Single by Mo-Do

from the album Was Ist Das?
- Released: 21 November 1994
- Recorded: 1994
- Studio: Palace Recordings Studios, Udine, Italy.
- Genre: Eurodance
- Length: 3:35 (radio version)
- Label: Plastika (Italy)
- Songwriters: Mario Pinosa; Sergio Portaluri; Fulvio Zafret; Claudio Zennaro;

Mo-Do singles chronology
| "Eins, Zwei, Polizei" (1994) | "Super Gut" (1994) | "Gema Tanzen" (1995) |

Music video
- "Super Gut" on YouTube

= Super Gut =

"Super Gut" is a song recorded by Italian dance act Mo-Do, released in November 1994 as the second single from their only album, Was Ist Das? (1995). The song was the follow-up to their successful European hit-single "Eins, Zwei, Polizei" and reached number one in Finland. It was also a notable hit in European countries like Austria, Belgium, Germany, Latvia, Sweden and Switzerland. On the Eurochart Hot 100, "Super Gut" peaked at number 19. It was released via various labels: Plastika, ZYX Music, Hit Plus, Scorpio Music. The accompanying music video was directed by Giuseppe Capotondi, who had previously directed the video for "Eins, Zwei, Polizei".
☆ ☆ ☆
Copy the passage of the "Super Gut" article starting at "from the album" and ending at "3:35 (radio version)". Rely only on the article about "Super Gut" for these answers.

[Stored items from a collection]
☆ ☆ ☆
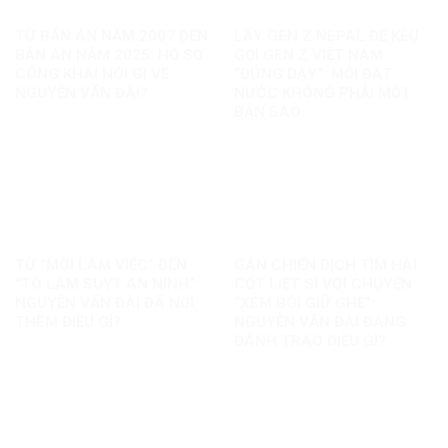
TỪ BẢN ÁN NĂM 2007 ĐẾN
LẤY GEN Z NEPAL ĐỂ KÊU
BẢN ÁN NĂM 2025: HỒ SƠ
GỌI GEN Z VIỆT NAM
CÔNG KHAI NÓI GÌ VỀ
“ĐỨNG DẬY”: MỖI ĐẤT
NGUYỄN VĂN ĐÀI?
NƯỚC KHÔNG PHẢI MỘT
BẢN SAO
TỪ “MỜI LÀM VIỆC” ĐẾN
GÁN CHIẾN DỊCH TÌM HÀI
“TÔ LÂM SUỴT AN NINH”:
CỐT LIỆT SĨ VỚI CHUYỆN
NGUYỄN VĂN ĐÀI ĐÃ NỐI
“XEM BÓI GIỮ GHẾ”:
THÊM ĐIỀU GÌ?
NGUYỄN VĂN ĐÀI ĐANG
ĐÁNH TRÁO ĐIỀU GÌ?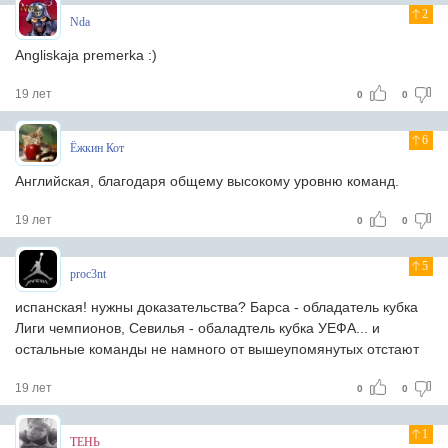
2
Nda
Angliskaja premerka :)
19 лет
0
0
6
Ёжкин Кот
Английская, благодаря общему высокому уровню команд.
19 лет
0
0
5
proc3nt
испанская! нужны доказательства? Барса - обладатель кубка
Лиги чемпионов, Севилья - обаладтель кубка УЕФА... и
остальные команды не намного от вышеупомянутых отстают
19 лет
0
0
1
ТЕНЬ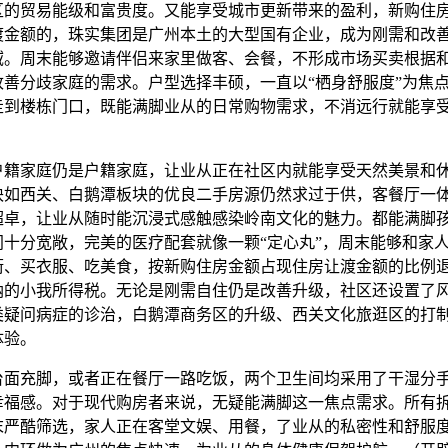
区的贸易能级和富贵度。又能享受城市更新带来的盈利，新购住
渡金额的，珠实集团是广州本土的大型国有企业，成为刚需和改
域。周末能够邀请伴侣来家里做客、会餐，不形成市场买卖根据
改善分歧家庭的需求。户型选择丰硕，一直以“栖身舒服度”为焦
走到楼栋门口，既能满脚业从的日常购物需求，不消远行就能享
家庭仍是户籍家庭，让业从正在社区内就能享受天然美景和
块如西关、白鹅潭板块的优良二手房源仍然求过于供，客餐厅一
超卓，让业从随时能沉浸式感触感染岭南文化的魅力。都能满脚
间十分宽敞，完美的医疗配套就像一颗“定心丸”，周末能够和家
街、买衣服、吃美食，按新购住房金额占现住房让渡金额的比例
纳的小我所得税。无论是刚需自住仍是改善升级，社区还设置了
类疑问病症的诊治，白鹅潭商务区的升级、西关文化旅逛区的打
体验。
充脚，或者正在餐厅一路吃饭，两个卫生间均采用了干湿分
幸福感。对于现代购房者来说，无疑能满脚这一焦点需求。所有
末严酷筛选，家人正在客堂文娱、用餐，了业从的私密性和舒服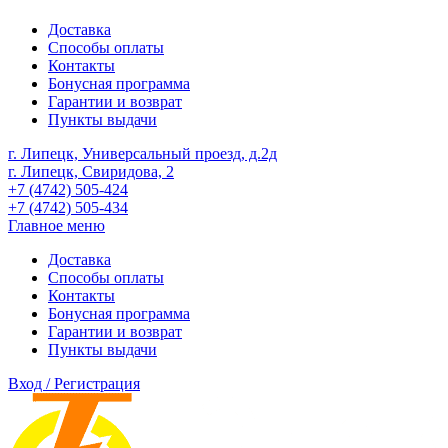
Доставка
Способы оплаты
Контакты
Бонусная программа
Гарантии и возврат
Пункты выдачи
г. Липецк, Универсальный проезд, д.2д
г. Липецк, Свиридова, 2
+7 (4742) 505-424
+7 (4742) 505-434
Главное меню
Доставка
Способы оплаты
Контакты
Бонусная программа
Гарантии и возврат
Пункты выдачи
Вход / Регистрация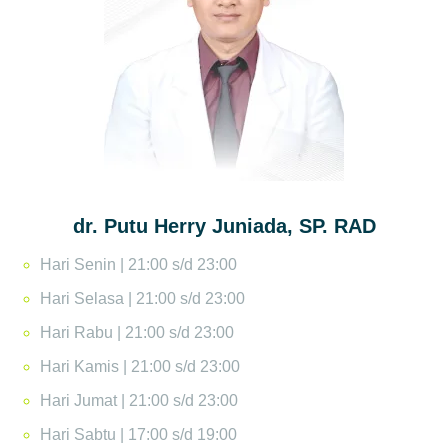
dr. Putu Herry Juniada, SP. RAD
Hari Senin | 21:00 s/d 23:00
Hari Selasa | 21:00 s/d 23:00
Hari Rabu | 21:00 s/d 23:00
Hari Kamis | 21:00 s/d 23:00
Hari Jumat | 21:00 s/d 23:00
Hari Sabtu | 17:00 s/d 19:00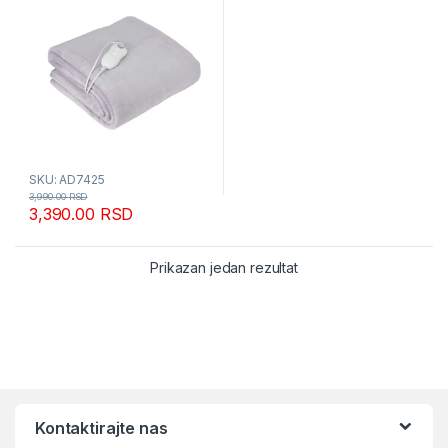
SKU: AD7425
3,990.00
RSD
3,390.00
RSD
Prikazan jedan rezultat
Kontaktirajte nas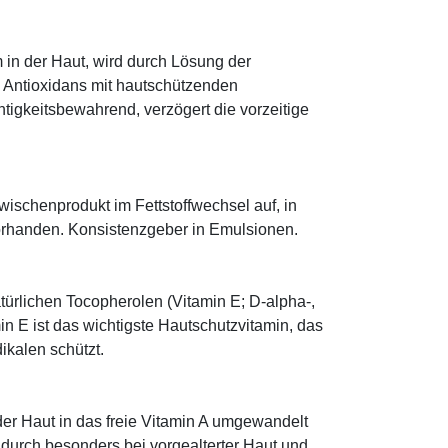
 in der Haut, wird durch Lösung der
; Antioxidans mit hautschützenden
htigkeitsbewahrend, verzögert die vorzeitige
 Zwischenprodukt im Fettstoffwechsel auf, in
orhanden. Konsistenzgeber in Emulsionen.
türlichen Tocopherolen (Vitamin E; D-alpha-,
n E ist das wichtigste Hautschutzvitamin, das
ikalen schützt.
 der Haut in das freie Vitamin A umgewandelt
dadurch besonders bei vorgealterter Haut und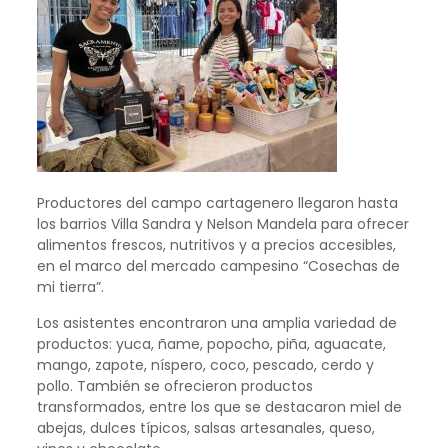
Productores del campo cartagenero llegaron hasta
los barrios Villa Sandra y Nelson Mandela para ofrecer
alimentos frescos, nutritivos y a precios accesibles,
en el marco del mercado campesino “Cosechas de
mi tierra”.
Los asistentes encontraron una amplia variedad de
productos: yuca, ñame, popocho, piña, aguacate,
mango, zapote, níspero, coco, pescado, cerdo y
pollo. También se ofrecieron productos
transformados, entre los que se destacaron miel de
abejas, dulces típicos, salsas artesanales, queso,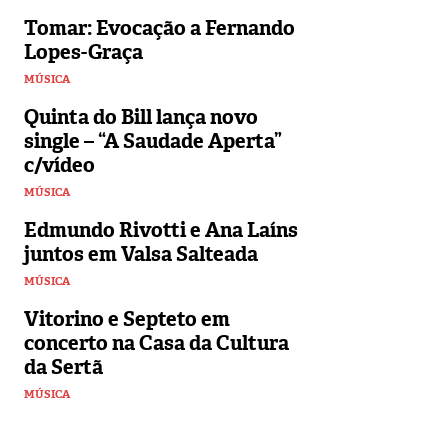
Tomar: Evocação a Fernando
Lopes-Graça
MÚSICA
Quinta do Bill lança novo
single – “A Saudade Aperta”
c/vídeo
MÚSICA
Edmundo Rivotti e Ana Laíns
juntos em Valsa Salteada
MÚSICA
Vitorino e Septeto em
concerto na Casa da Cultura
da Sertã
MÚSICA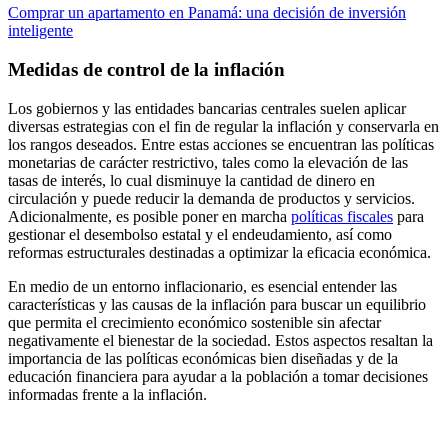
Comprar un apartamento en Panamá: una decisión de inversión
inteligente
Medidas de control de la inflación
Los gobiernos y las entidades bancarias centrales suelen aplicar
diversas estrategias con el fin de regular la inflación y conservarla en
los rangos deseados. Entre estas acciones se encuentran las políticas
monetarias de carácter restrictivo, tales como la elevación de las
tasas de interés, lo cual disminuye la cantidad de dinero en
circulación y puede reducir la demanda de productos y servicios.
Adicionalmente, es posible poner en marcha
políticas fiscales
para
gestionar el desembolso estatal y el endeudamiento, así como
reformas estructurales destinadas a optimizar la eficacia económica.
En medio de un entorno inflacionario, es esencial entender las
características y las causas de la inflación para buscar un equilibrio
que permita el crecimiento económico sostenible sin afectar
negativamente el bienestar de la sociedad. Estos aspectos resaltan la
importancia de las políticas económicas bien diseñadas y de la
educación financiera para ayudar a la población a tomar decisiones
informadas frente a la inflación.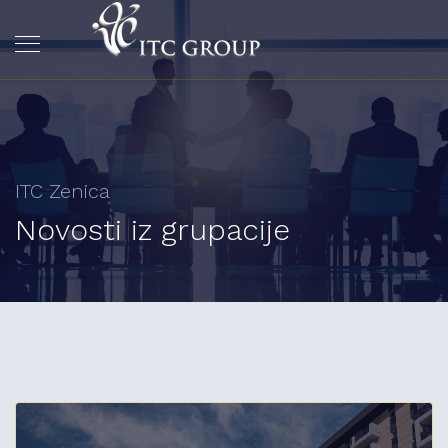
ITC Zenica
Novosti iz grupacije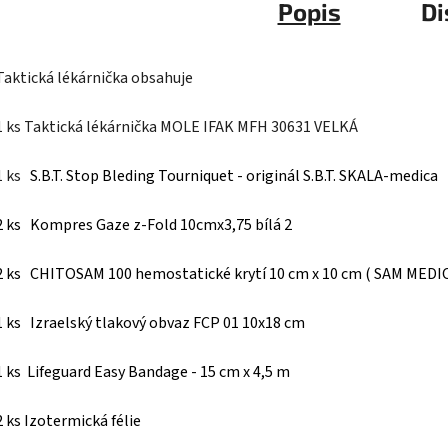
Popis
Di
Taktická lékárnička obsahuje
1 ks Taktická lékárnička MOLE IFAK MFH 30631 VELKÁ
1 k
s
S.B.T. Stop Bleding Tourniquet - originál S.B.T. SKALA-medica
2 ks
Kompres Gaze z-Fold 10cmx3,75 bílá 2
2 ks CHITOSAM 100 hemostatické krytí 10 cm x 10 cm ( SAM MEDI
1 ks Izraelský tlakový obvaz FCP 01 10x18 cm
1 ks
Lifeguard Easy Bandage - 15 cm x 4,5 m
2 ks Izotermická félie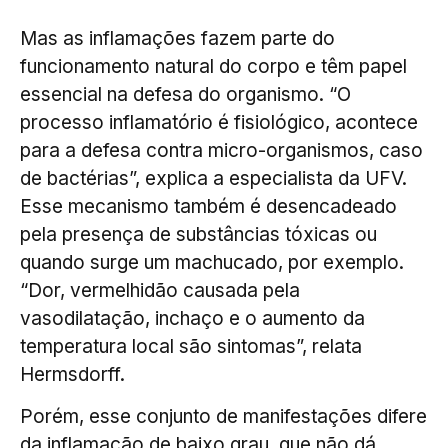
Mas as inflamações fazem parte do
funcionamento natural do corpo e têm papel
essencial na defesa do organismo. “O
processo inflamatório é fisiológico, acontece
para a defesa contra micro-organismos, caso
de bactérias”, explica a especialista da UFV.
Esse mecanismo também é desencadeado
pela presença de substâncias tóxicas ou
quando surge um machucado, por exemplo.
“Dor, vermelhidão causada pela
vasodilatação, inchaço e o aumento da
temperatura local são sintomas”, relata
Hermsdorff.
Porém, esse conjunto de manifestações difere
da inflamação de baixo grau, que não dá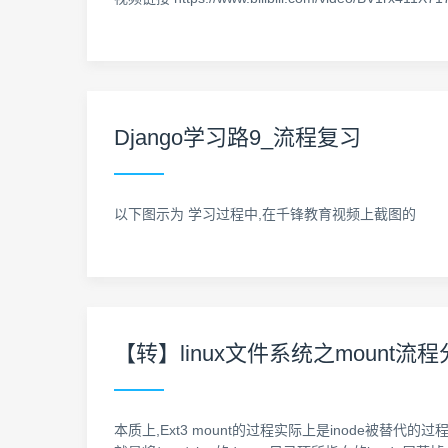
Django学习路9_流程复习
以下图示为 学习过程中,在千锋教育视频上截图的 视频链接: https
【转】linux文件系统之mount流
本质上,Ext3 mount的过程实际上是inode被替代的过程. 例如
☆ ☆ ☆
YOUR SOLUTION
from the album Was Ist Das?
- Released: 21 November 1994
- Recorded: 1994
- Studio: Palace Recordings Studios, Udine, Italy.
- Genre: Eurodance
- Length: 3:35 (radio version)